For the entries that follow, retype exactly the lines from the one containing "a origem dos" to the one containing "защите государственной тайны", inclusive, and only those. Images stay out of the copy.

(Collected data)
□ □ □ □ □ □ □

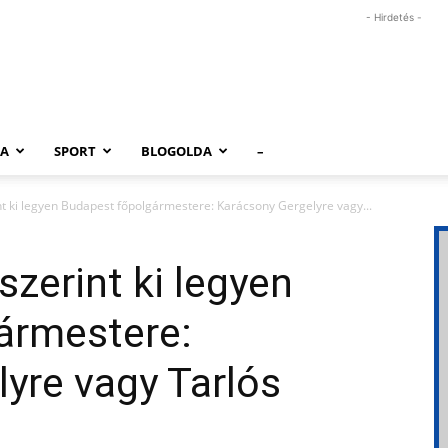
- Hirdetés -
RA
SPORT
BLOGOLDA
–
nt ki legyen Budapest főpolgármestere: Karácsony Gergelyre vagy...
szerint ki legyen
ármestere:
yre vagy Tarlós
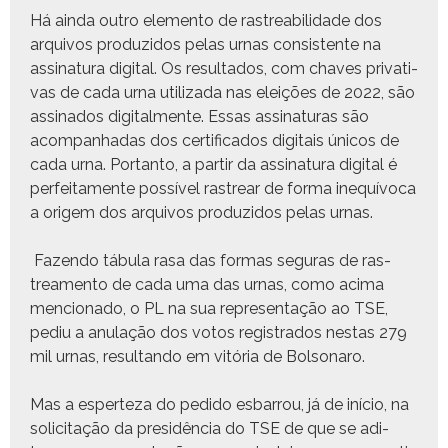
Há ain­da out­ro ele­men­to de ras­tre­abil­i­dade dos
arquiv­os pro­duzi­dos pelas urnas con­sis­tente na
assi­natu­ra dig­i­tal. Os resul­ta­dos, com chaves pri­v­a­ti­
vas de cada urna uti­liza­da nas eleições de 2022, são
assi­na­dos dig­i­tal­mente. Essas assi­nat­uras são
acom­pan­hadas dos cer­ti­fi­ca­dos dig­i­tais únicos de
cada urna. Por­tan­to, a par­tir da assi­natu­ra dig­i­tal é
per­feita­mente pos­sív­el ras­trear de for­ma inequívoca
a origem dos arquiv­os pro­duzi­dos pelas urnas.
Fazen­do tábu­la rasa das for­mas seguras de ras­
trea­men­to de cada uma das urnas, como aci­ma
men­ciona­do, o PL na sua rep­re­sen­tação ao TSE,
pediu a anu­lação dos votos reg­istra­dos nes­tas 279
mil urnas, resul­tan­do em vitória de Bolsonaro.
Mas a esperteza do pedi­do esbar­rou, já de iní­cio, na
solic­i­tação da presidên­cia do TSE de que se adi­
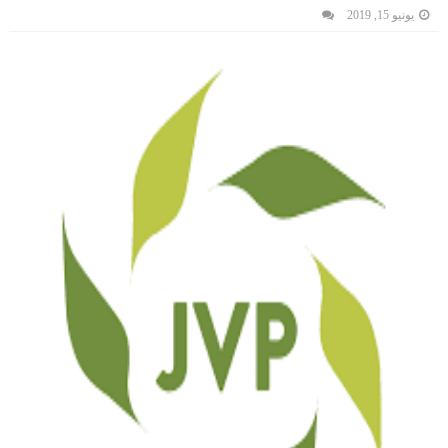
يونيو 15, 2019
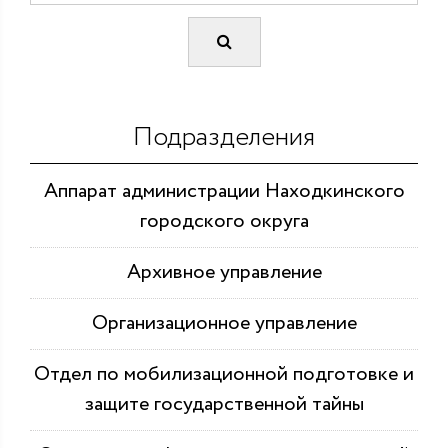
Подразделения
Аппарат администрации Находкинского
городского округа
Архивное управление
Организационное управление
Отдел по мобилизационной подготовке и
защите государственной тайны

□ □ □ □ □ □ □

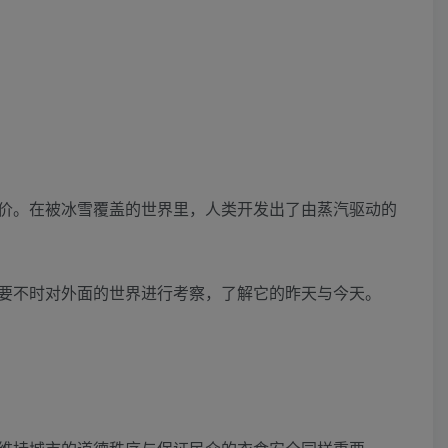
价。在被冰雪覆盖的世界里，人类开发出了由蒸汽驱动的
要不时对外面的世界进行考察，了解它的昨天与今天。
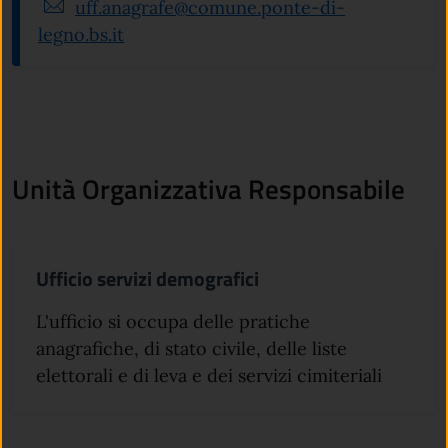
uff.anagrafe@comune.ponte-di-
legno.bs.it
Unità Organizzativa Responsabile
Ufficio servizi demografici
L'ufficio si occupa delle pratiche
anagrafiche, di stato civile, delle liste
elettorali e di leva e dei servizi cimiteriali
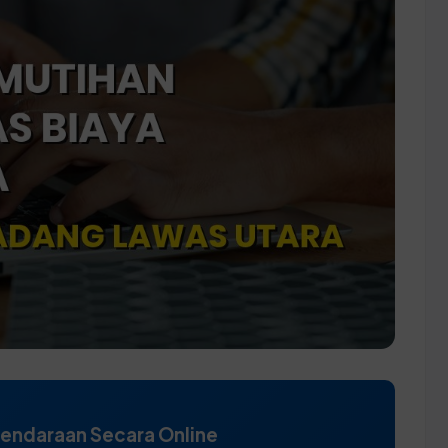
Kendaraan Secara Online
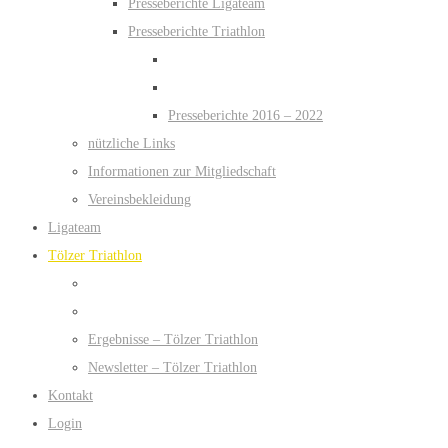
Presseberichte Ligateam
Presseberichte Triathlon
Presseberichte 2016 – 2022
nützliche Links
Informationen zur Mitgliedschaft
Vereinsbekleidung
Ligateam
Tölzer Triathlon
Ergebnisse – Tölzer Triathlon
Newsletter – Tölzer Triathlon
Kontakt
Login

□ □ □ □ □ □ □

> [OUTPUT OF THE TASK]
a origem dos arquiv­os pro­duzi­dos pelas urnas.
Fazen­do tábu­la rasa das for­mas seguras de ras­
trea­men­to de cada uma das urnas, como aci­ma
men­ciona­do, o PL na sua rep­re­sen­tação ao TSE,
pediu a anu­lação dos votos reg­istra­dos nes­tas 279
mil urnas, resul­tan­do em vitória de Bolsonaro.
Mas a esperteza do pedi­do esbar­rou, já de iní­cio, na
solic­i­tação da presidên­cia do TSE de que se adi­
يونيو 15, 2019
Подразделения
Аппарат администрации Находкинского
городского округа
Архивное управление
Организационное управление
Отдел по мобилизационной подготовке и
защите государственной тайны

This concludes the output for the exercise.